LAWS(PVC)-1933-12-200

DEVENDRA KUMAR Vs. MT. BATASIBAI

Decided On December 12, 1933
DEVENDRA KUMAR Appellant
V/S
Mt. Batasibai Respondents

JUDGEMENT

(1.) VIVIAN Bose, A.J.C. 1. A mortgage was executed in favour of two persons, Lalchand and Gulabchand. Gulabchand died and one Fulchand claims to be his adopted son. Lalchand and Fulchand then brought the present suit on the mortgage. Lalchand died during the pendency of the suit and his legal representatives were duly brought on record in his place, but we are not concerned with that here. What does concern us is that one Batasi-bai, who is not a party to the suit, claims to be added as a party on the ground that she is the rightful heir to Gulabchand and that Fulchand is a usurper. She is a daughter of Gulabchand and denies Fulchand's adoption. The lower Court has granted her prayer and has added her as a defendant Under Order 1, Rule 10(2), Civil P.C. Fulchand and Lalchand's legal representatives are both aggrieved at this and have filed this application for revision. They claim that as plaintiff's they have the right to contest the litigation and that the -Courts have no power to force a fight upon them in which they have no desire to engage. I am of opinion the contention is well founded.

(2.) ORDER 1, Rule 10(2) gives the Court a right to add parties in two cases only. The first is when he ought to have been joined and has not been joined. In a suit upon a mortgage the plaintiff is not bound to join everybody who chooses to set up a: title to the property unless he chooses; If then he is given an option to join them or not and he chooses to exercise that option by ignoring them it is impossible to say he ought to have joined them. The clause can apply only when he was bound to join them and has not done so. The second case in which a party may be added Under Rule 10 is when his presence is necessary to enable the Court to make a complete adjudication upon the questions involved in the suit. A full and final adjudication is possible between the existing parties of all questions involved in the suit. Either Fulchand has a right to sue or he has not. It is not necessary to decide who else has the right if he has not, even if it be desirable. But desirability is not the point on which the power turns; it is necessity: Keshavram v. Ranchhod (1906) 30 Bom 153 and Sabdur Ali v. Sadaahiv Supdu 1919 Bom 135.

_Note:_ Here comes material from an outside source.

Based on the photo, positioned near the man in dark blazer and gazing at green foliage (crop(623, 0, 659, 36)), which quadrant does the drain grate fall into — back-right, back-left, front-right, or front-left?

(3.) THE following cases have been cited by the learned advocate for the non-applicants: Dwarka Nath Sen v. Kessory Lai Goswami (1910) 6 IC 549. But in this case it was held that the new party "ought" to have been added. He was in actual possession of the property and claimed through the defendant in that suit by means of a retransfer. Mt. Batasibai does not claim through any of the parties here, nor do they claim through her. She is not in possession either. So that case does not apply here. Abdul Gafur v. Ali Mian 1925 Cal 26. is much more apposite to the present case. The suit was one for rent, and in it the addition of a party was refused on the ground that a rent suit cannot be converted into a complex title suit even though questions of title may arise incidentally. Maung Tin v. Maung Po Htoo 1927 Rang 192 was also quoted on behalf of the non-applicants. But that was an administration suit in which all claimants to the estate are obviously both proper and necessary parties. Mool Chand v. Bhoop Singh 1927 Oudh 484. was a case of transposing a defendant who was already a party to the suit to the position of a plaintiff. That is not the point, here. With respect to Vydianadayyan v. Sitaramayyan (1882) 5 Mad 52., that decision was not followed in the later Madras case, and with the utmost respect I dissent from the view taken there.